=== WHAT THIS TASK INVOLVES ===
All lines in the data below carrying the string "read" are to be located and copied.

=== Stored items ===
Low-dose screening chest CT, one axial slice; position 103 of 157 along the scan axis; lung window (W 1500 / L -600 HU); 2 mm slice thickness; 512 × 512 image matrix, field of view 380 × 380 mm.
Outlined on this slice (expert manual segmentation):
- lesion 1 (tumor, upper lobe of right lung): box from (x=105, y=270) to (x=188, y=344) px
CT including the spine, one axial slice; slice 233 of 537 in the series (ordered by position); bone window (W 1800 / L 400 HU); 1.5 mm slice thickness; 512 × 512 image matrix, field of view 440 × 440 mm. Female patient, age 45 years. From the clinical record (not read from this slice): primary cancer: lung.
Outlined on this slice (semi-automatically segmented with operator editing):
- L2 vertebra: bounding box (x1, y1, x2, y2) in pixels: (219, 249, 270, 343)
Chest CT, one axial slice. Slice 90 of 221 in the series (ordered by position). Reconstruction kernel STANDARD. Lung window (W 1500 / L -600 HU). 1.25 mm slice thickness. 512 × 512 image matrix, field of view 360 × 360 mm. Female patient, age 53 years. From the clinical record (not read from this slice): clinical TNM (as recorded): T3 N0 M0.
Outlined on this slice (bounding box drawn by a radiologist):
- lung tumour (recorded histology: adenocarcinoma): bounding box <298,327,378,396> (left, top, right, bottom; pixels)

=== SOLUTION BELOW ===
CT including the spine, one axial slice; slice 233 of 537 in the series (ordered by position); bone window (W 1800 / L 400 HU); 1.5 mm slice thickness; 512 × 512 image matrix, field of view 440 × 440 mm. Female patient, age 45 years. From the clinical record (not read from this slice): primary cancer: lung.
Chest CT, one axial slice. Slice 90 of 221 in the series (ordered by position). Reconstruction kernel STANDARD. Lung window (W 1500 / L -600 HU). 1.25 mm slice thickness. 512 × 512 image matrix, field of view 360 × 360 mm. Female patient, age 53 years. From the clinical record (not read from this slice): clinical TNM (as recorded): T3 N0 M0.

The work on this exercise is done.